コーヒーゼリーと母の記憶

食べ物

ある日、彼女は静かなカフェで一人、窓際の席に座っていた。
カフェの名前は「Cielo(シエロ)」、彼女がいつも訪れるお気に入りの場所だ。
店内には穏やかなジャズが流れ、外には秋の風が木々を揺らしていた。
彼女の目の前には、毎回必ず注文する一品、コーヒーゼリーが置かれている。
黒いガラスのように輝くゼリーが、ミルクの白さに少しずつ溶け込んでいくのを、彼女はじっと見つめていた。

彼女の名前は麻衣。
24歳のOLで、毎日の仕事に忙殺されながらも、こうしてカフェで過ごすひと時をとても大切にしていた。
特にコーヒーゼリーは、彼女にとって特別な存在だ。
単なるデザート以上の意味がある。
それは、彼女の幼い頃の思い出に深く結びついていた。

麻衣がまだ小学生だった頃、母親とよく近所の喫茶店に通っていた。
その店には、いつも特製のコーヒーゼリーがメニューに載っていて、麻衣はそれを食べるのが何よりも楽しみだった。
大人の味がする苦みのあるコーヒーゼリーに、たっぷりのクリームをかけて食べると、その対照的な甘さが口の中で溶け合い、まるで魔法のようだった。

「コーヒーは大人の飲み物だけど、これなら麻衣ちゃんも食べられるね」と母はいつも微笑んで言った。

幼い麻衣にとって、その一言は大人の世界に少し足を踏み入れる特別な瞬間だった。
母親との時間、そしてそのコーヒーゼリーは、彼女の中で今でも色あせることなく輝いている。

しかし、時が経つにつれて、麻衣の生活は変わり始めた。
中学生になると、忙しさや勉強で母親と過ごす時間は少なくなり、喫茶店に行くこともなくなった。
高校に進学してからは、さらに多くの課題と部活動が彼女を縛り、やがて母親は病に倒れた。

母の病気は思ったよりも進行が早く、麻衣が大学に入学するころには、もう母と会話することも少なくなっていた。
母の最期を迎えたとき、麻衣は自分の無力さを痛感し、長い間心にぽっかりと穴が空いたままだった。
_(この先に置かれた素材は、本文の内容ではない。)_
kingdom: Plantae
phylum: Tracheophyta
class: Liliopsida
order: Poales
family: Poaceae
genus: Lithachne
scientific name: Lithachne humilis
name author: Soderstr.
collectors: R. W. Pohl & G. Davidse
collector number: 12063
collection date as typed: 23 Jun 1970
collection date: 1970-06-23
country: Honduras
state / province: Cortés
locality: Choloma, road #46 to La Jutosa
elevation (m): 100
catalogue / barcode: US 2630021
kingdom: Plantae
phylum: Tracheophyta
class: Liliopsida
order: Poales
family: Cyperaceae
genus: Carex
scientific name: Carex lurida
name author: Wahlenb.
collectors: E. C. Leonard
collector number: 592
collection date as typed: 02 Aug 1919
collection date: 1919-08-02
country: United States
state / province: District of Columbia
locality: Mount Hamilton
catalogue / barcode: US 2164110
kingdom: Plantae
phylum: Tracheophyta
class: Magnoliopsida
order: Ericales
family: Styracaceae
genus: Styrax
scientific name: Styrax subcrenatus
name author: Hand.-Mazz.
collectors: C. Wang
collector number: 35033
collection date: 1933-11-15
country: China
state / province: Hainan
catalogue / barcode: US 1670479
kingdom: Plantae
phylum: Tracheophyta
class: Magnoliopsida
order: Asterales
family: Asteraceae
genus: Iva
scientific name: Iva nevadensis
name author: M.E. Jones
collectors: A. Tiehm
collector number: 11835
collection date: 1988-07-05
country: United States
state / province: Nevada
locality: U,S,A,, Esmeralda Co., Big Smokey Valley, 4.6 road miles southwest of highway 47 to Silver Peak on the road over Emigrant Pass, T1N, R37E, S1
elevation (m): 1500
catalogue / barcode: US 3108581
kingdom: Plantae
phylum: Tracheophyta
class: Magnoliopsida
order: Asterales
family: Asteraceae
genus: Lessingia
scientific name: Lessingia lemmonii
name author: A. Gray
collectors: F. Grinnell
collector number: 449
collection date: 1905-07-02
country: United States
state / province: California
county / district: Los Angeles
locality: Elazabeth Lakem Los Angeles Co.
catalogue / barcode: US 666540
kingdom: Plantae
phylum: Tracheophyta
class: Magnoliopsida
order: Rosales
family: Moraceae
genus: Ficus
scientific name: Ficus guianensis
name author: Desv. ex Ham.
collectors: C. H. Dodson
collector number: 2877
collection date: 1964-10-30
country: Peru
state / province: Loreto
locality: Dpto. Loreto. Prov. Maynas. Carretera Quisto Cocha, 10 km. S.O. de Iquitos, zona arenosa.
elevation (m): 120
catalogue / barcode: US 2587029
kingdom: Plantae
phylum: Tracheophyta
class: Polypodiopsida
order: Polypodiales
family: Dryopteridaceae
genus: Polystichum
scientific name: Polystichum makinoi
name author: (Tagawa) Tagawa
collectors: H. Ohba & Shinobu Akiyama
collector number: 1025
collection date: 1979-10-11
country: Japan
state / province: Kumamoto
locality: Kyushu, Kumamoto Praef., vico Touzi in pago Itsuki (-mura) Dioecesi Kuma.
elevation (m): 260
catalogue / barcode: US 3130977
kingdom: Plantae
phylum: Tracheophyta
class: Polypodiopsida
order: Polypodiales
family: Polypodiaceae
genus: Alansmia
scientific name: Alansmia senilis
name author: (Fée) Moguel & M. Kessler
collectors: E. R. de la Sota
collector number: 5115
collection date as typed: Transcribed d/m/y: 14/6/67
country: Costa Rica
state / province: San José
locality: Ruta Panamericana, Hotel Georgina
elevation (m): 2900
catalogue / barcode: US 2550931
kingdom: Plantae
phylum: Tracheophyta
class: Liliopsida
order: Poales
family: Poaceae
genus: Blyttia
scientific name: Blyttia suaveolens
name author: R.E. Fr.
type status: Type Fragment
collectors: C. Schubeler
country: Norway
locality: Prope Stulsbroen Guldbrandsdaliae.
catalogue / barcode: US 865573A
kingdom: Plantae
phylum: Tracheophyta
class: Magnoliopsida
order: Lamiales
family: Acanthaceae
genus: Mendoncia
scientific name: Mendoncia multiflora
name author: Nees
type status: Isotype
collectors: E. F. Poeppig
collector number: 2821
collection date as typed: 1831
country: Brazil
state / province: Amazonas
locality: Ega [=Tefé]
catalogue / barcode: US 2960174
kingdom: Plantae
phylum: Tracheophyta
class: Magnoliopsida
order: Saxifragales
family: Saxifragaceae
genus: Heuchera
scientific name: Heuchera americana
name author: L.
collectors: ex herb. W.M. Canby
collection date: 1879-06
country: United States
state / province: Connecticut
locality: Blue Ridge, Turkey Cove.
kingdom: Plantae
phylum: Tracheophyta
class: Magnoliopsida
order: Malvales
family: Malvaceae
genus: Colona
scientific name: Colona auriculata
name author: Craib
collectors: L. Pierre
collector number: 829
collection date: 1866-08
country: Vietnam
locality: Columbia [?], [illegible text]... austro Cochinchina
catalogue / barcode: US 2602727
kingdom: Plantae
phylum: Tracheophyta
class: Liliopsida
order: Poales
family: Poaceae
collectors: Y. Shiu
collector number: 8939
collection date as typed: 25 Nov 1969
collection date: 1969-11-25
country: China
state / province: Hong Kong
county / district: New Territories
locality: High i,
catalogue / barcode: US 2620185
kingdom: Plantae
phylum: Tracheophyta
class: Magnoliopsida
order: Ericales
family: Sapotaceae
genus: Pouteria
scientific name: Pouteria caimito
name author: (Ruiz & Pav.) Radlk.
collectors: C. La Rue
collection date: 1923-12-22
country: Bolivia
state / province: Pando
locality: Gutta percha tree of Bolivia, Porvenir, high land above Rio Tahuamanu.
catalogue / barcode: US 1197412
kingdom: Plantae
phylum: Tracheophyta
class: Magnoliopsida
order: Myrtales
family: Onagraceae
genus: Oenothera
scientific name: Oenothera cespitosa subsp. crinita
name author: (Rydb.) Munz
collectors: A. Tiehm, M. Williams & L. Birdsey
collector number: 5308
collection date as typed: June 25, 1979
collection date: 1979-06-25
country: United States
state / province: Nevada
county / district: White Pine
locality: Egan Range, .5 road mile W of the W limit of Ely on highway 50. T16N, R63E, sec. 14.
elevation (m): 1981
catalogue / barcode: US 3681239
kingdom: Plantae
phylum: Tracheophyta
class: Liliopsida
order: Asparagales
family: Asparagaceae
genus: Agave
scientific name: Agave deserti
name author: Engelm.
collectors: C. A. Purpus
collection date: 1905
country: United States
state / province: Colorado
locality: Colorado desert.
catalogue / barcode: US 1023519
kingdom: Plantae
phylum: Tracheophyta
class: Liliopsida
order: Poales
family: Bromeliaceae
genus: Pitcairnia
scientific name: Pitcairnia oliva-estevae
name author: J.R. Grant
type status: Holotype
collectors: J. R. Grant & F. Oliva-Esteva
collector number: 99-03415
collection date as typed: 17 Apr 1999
それから数年が過ぎ、彼女はようやく社会人としての生活に慣れ、日々の仕事に追われる中で、ふと母との思い出がよみがえることが増えていった。
特に、あのコーヒーゼリーの味は、まるで母の温もりを感じさせるかのように彼女の心を包み込んだ。

そんなある日、麻衣は偶然にも「Cielo」というカフェを見つけた。
こぢんまりとした店で、外から見える雰囲気がどこか懐かしさを感じさせた。
ふと足を止め、店内に入ると、あの懐かしいメニューが目に飛び込んできた。
そこには「コーヒーゼリー」の文字があった。

「まだこんなところに、コーヒーゼリーを出す店があるんだ…」

麻衣は思わず微笑みながら、そのメニューを注文した。
店員が運んできたその一皿は、かつて母親と一緒に食べたものとは少し違うが、それでも十分に彼女を満足させるものだった。

初めて口に運んだ瞬間、あの頃の記憶が鮮明に蘇った。
母親との会話、笑顔、そしてその温もりが、彼女の胸の奥から溢れ出した。
涙がこぼれそうになるのを抑えつつ、麻衣は一口一口を噛みしめるように食べ進めた。

それ以来、麻衣はこのカフェに通うようになった。
特に疲れた日や、少し寂しい気持ちになったときには、決まってこのコーヒーゼリーを食べる。
ゼリーの苦味と甘いミルクの組み合わせが、彼女にとっては母との思い出を再確認させる特効薬のようだった。

今日も麻衣は、その特別な時間を過ごしていた。
仕事でのストレスや、日々の疲れが積み重なる中で、彼女は自分の心をリセットするためにこの場所に来るのだ。
目の前のコーヒーゼリーを一口すくい、口の中に運ぶと、心がほっと安らぐ。

「もう一度、母とこの味を分かち合えたら…」

そんな思いが心に浮かぶが、同時に、彼女は母がいつも自分を見守ってくれていることを感じていた。
だからこそ、今日もまたこうして、母との繋がりを感じながらコーヒーゼリーを食べる。

外の木々が秋風に揺れる音が微かに聞こえる。
麻衣はカフェの窓からその光景を眺めつつ、カップの底に残った少しのコーヒーゼリーを最後にすくい取った。

「また、来週もここに来よう」

そう心に決めて、彼女は席を立ち、静かにカフェを後にした。
母との思い出と共に、コーヒーゼリーの味はこれからも彼女を支え続けるだろう。